═════ SUPPLIED RECORDS
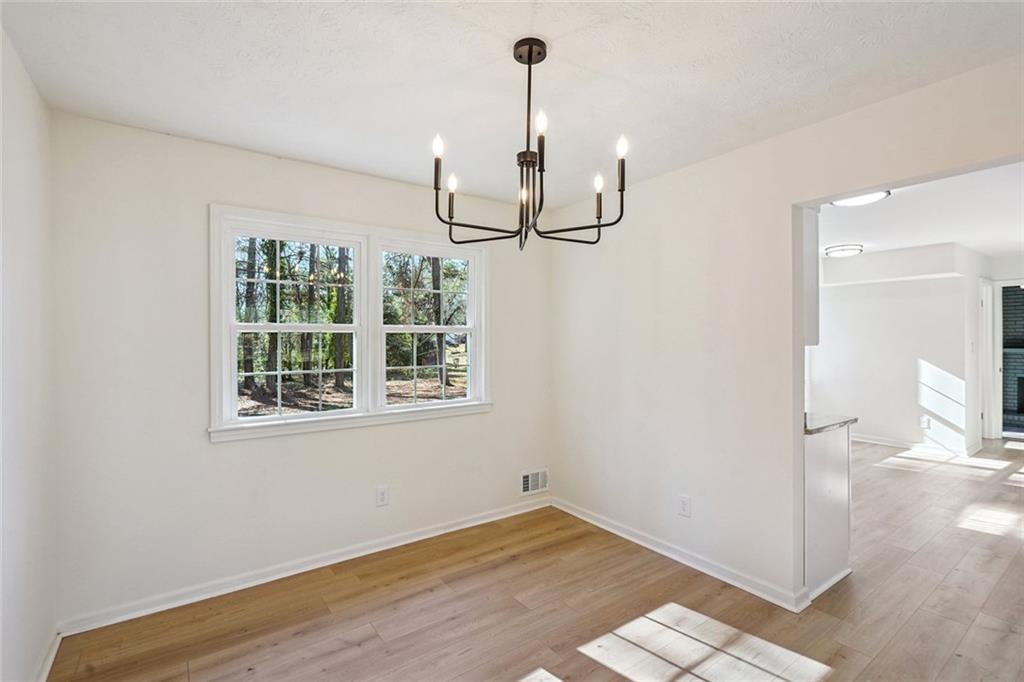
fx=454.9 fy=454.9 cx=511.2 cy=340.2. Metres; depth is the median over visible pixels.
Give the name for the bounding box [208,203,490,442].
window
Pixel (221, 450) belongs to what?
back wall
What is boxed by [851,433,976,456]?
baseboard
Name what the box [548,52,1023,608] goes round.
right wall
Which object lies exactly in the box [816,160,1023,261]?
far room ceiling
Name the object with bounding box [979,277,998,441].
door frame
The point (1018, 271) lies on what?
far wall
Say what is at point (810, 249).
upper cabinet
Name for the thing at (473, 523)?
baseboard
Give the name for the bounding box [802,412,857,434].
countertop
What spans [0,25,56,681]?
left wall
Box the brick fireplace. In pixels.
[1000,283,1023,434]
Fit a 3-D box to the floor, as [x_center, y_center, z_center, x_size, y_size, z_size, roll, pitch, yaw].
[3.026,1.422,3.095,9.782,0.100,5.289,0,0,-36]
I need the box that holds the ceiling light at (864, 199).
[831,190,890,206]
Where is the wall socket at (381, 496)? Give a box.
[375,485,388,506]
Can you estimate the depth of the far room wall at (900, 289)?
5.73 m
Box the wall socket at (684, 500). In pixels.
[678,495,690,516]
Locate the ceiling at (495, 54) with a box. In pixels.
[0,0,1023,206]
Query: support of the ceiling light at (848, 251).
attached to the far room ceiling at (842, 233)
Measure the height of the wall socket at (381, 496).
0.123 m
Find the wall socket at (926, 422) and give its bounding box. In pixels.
══════════
═════ SUPPLIED RECORDS
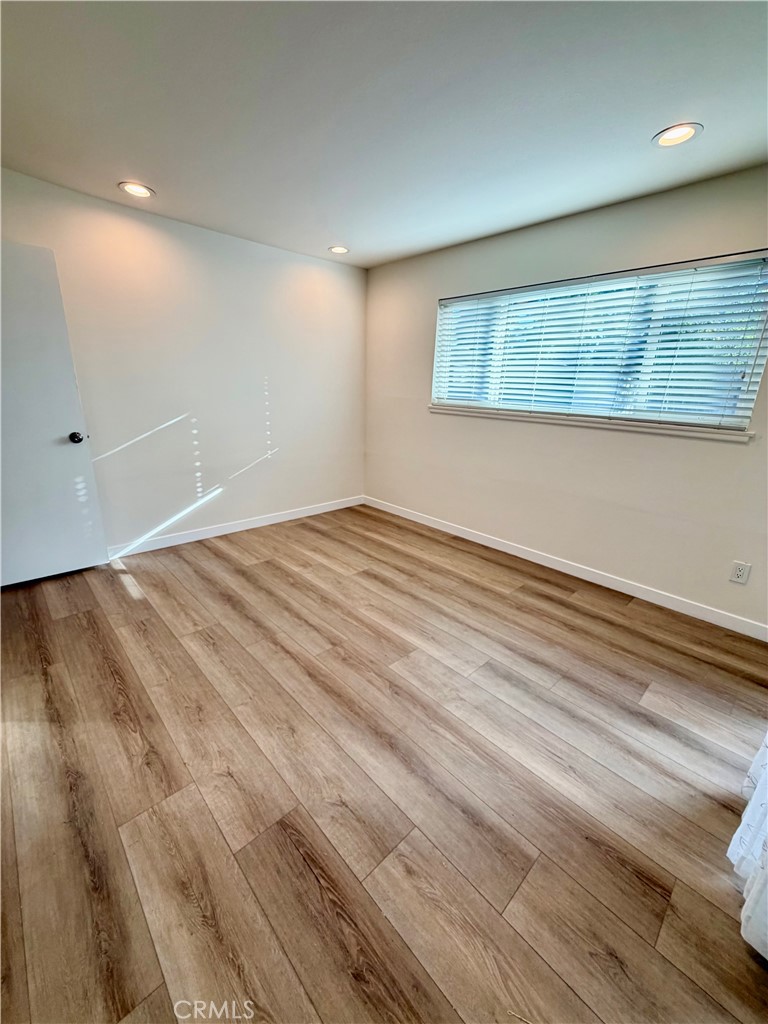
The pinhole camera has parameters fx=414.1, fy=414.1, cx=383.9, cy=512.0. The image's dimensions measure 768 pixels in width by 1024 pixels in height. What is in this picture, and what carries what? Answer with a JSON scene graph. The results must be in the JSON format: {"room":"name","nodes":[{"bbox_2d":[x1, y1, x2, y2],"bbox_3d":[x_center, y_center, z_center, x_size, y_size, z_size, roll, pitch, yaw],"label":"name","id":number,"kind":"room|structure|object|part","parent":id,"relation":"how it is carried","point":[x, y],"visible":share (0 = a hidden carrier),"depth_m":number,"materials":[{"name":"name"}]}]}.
══════════
*ABOUT THIS TASK*: Only one part of the material above is to be transcribed, namely the lines starting with the line that has "Name for the thing at (473, 523)?" and going on through the line that has "Find the wall", exactly as they stand.

*SOLVED PROBLEM*:
Name for the thing at (473, 523)?
baseboard
Give the name for the bounding box [802,412,857,434].
countertop
What spans [0,25,56,681]?
left wall
Box the brick fireplace. In pixels.
[1000,283,1023,434]
Fit a 3-D box to the floor, as [x_center, y_center, z_center, x_size, y_size, z_size, roll, pitch, yaw].
[3.026,1.422,3.095,9.782,0.100,5.289,0,0,-36]
I need the box that holds the ceiling light at (864, 199).
[831,190,890,206]
Where is the wall socket at (381, 496)? Give a box.
[375,485,388,506]
Can you estimate the depth of the far room wall at (900, 289)?
5.73 m
Box the wall socket at (684, 500). In pixels.
[678,495,690,516]
Locate the ceiling at (495, 54) with a box. In pixels.
[0,0,1023,206]
Query: support of the ceiling light at (848, 251).
attached to the far room ceiling at (842, 233)
Measure the height of the wall socket at (381, 496).
0.123 m
Find the wall socket at (926, 422) and give its bounding box. In pixels.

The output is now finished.